C’è da rilevare, inoltre, la strana doglianza del legale di Sticchi Damiani che lamenta l’eccessivo risalto dato dai giornali alla notizia, ovvero al: “singolare spazio giornalistico dedicato a un mero avviso di conclusione delle indagini preliminari”. Se il figlio di un viceministro della Giustizia, legale di un potente manager pubblico, intende sostituirsi ai direttori di giornale nel valutare la rilevanza o meno di una notizia, può sempre decidere per il cambio di professione, ma fintanto che rimane avvocato non può sindacare sullo spazio dedicato dai giornali alla notizia che riguarda un suo assistito, è un’affermazione tanto maldestra quanto tediosa, soprattutto in considerazione dell’ingombrante rapporto di parentela diretto con un viceministro della Repubblica in carica.

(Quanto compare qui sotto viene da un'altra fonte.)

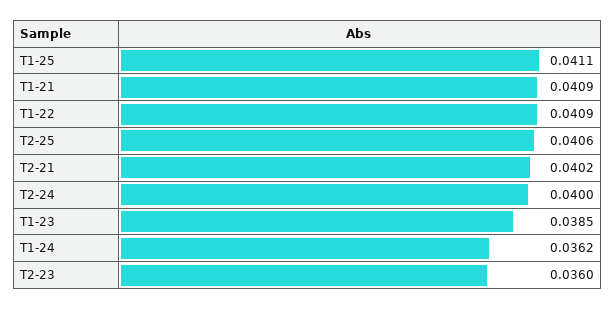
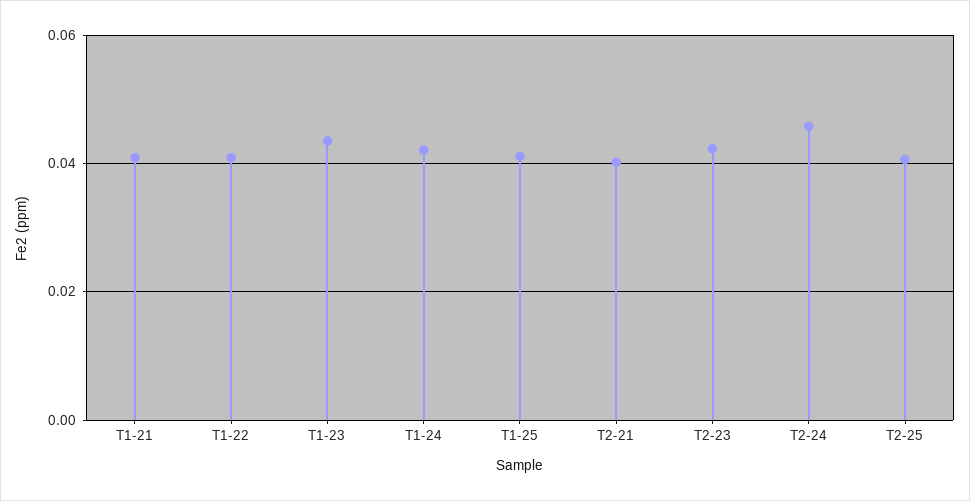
  {
    "T1-25": 0.0411,
    "T1-21": 0.0409,
    "T1-22": 0.0409,
    "T2-25": 0.0406,
    "T2-21": 0.0402,
-   "T2-24": 0.04,
+   "T2-24": 0.046,
-   "T1-23": 0.0385,
+   "T1-23": 0.044,
-   "T1-24": 0.0362,
+   "T1-24": 0.042,
-   "T2-23": 0.036
+   "T2-23": 0.042
  }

Eppure egli stesso assiste la Federazione Nazionale della Stampa Italiana (FNSI) in processi legati alla libertà di stampa, partecipando persino quale relatore a un convegno organizzato dalla stessa FNSI dal chiaro titolo: “Querele bavaglio e minacce ai cronisti“. Uno dei tanti cortocircuiti che rendono il nostro paese unico al mondo.